John was the star. His name had appeared everywhere in the British press; he had appeared on national news; a BBC documentary dedicated to his story had been shown on television only the week before. It would be a strange teenager whose head was not turned a little by such intense interest. Yet for a moment John seemed to relish the eyes upon him, was clearly loving his moment playing to the crowd. Only he had not liked my eyes upon him. His first look of distrust and strange suspicion came back to me. There was, after all, something beyond expectation about him, something unidentifiably odd, for which those three years in the bush living with the monkeys might be the right, the amazing justification.

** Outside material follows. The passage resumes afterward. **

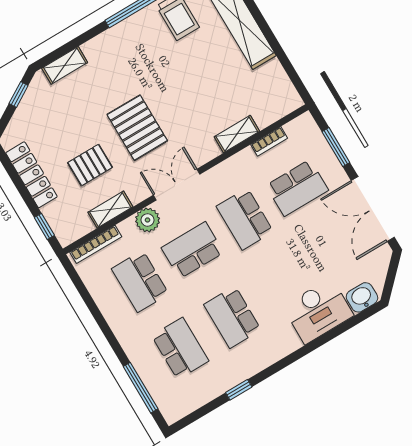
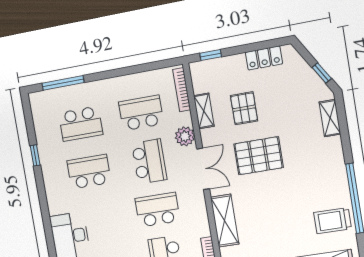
shelving: (237, 134) -> (225, 221), width x1.50, depth x1.33
locker: (31, 175) -> (264, 58), width x0.66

It was hard to think of what his life must have been like – his parents dead, and him abandoned, alone. With such a background, what right had I to judge his reaction to his own fame? And this fame was, after all a welcome, unaccountable gift. Without John’s uniqueness, how much interest would the world have taken in the plight of those 1500 other orphans, forgotten and far away, the victims of a plague that most wanted to ignore, in a country and a continent that seem synonymous with the extremes of human suffering?

Yet that was not why I was there. Voyeur or witness, I had come to see John because of what might be true about him. I had come to see a living wild child.

Everyone I told about the meeting asked me the same question: did I think his story was true? It did seem far-fetched. In the weeks following the screening of the documentary about John, a controversy was thrashed out in the pages of the BBC’s Ariel on-line magazine and in the BBC Forum. Ian Garrard, assistant web producer of Science, wrote about the programme’s ‘flimsy proof’; Tony Todd of Radio Merseyside talked of its ‘embarrassing approach’. The editor of Living Proof (the series in which the documentary had been shown) was moved to defend the programme in the same letters pages.

Yet such stories are not necessarily impossible, and John Ssabunnya is far from the only such child to have made headlines around the world in the last few centuries, as Ivan Mishukov’s story shows. This book will trace those other stories – wild Peter, poor Memmie Le Blanc, Victor of Aveyron, Kaspar Hauser, the wolf-girls of India, and sad Genie – and through these tales perhaps another narrative will emerge, the fragmented and haunting story of our continuing relationship with the savage image of ourselves.